→ Work order
An exact copy is needed of the lines from the one that contains "pyautogui.moveTo(621, 409); pyautogui.dragTo(640, 331)" through the final line of the data below, with pictures left out.

━━━━━━━━━━━━━━━━

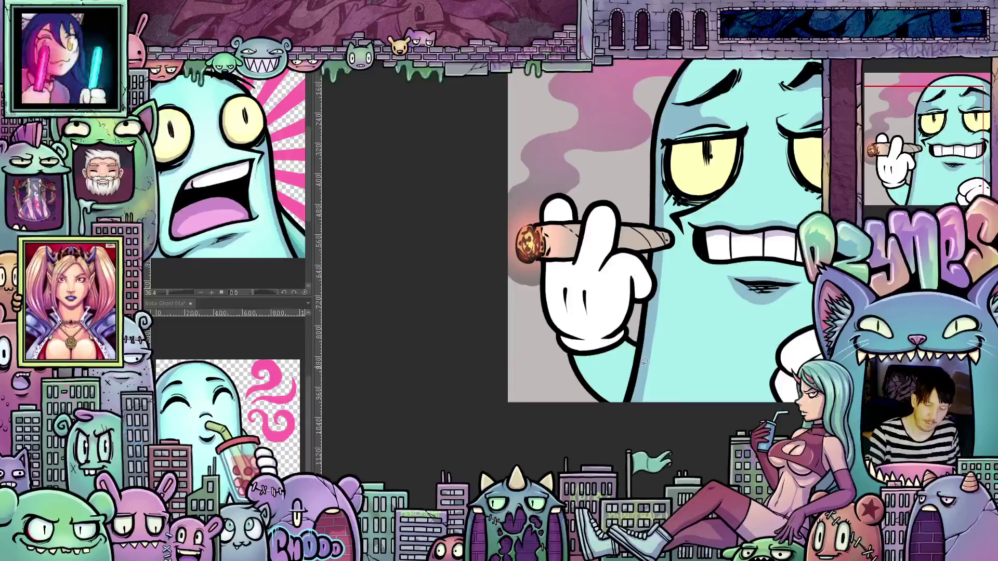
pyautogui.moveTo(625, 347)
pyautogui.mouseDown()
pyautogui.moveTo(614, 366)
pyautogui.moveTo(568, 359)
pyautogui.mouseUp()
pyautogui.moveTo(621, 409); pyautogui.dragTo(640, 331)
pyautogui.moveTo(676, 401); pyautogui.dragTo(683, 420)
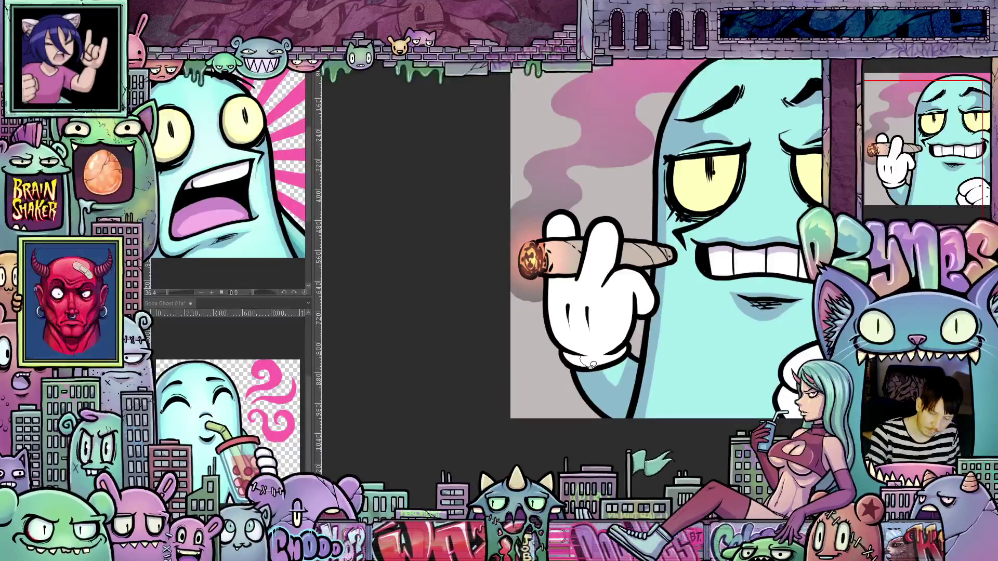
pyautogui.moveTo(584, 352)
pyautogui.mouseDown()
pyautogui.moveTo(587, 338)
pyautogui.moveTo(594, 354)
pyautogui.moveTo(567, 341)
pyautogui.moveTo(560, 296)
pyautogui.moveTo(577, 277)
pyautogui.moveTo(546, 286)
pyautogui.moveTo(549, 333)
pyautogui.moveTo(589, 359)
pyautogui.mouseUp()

━━━━━━━━━━━━━━━━

→ Result for this task
pyautogui.moveTo(621, 409); pyautogui.dragTo(640, 331)
pyautogui.moveTo(676, 401); pyautogui.dragTo(683, 420)
pyautogui.moveTo(584, 352)
pyautogui.mouseDown()
pyautogui.moveTo(587, 338)
pyautogui.moveTo(594, 354)
pyautogui.moveTo(567, 341)
pyautogui.moveTo(560, 296)
pyautogui.moveTo(577, 277)
pyautogui.moveTo(546, 286)
pyautogui.moveTo(549, 333)
pyautogui.moveTo(589, 359)
pyautogui.mouseUp()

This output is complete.